- JOB ITEM -
State how many lines of the data below contain the string "speedometer". Give only the number.

---

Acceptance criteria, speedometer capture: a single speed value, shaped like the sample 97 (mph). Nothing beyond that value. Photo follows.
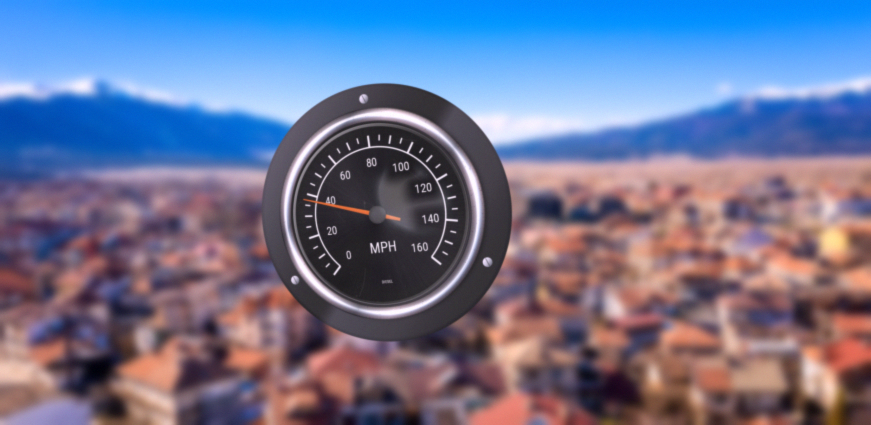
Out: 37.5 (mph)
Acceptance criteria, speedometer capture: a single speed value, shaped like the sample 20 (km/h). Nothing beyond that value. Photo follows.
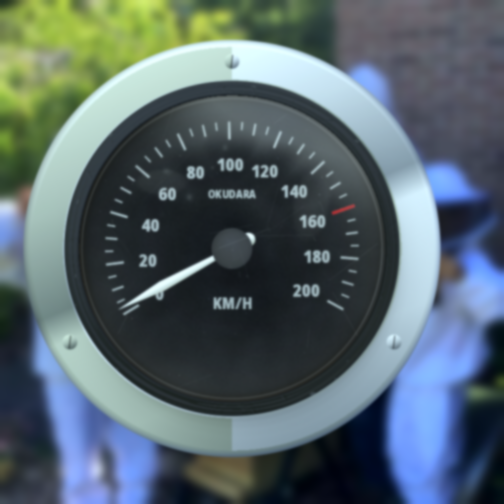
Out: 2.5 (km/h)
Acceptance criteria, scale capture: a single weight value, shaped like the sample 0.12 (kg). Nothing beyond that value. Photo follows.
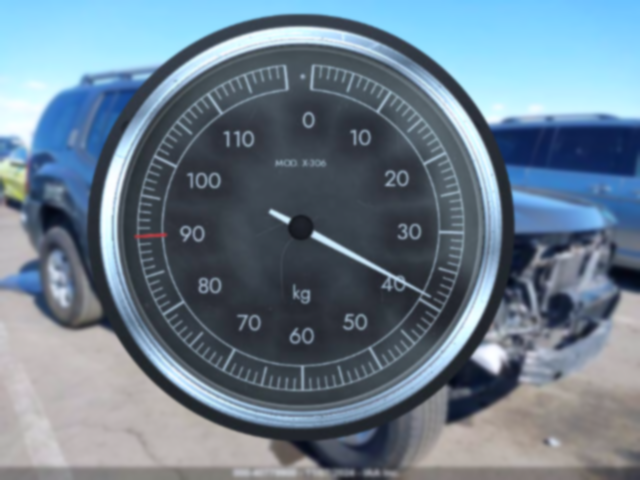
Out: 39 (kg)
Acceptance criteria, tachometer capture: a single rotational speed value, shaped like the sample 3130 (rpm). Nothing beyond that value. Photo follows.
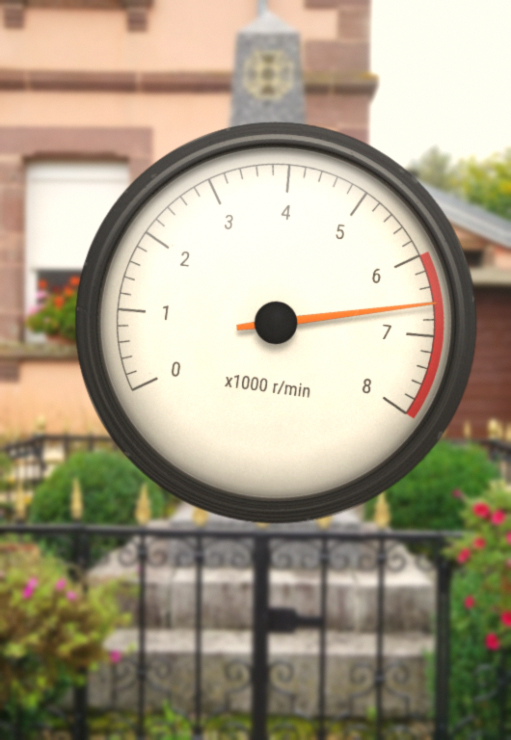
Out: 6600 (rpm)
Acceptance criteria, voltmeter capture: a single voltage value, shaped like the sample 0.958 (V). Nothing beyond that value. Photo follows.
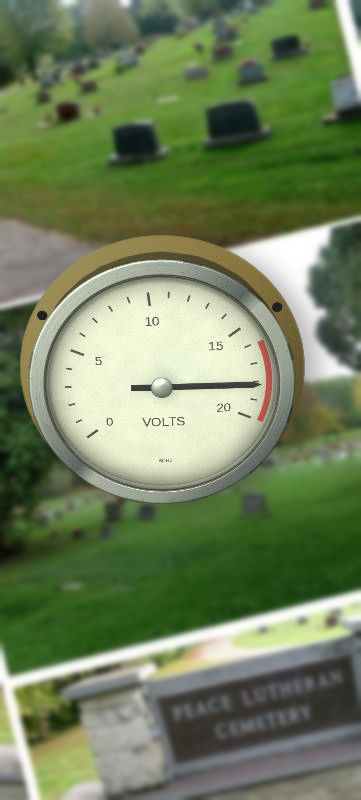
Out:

---

- RESPONSE BELOW -
2